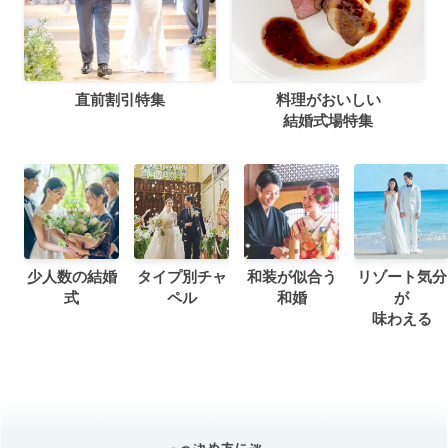
直前割引特集
料理がおいしい
結婚式場特集
少人数の結婚
タイプ別チャ
和装が似合う
リゾート気分
式
ペル
和婚
が
味わえる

- **Instructions for the task**
Turn the text lines in the material into a Markdown table with two columns, Row and Text, numbering each line in order and skipping blank lines. Leave the pictures out.

- **Task response**
| Row | Text |
|---|---|
| 1 | 直前割引特集 |
| 2 | 料理がおいしい |
| 3 | 結婚式場特集 |
| 4 | 少人数の結婚 |
| 5 | タイプ別チャ |
| 6 | 和装が似合う |
| 7 | リゾート気分 |
| 8 | 式 |
| 9 | ペル |
| 10 | 和婚 |
| 11 | が |
| 12 | 味わえる |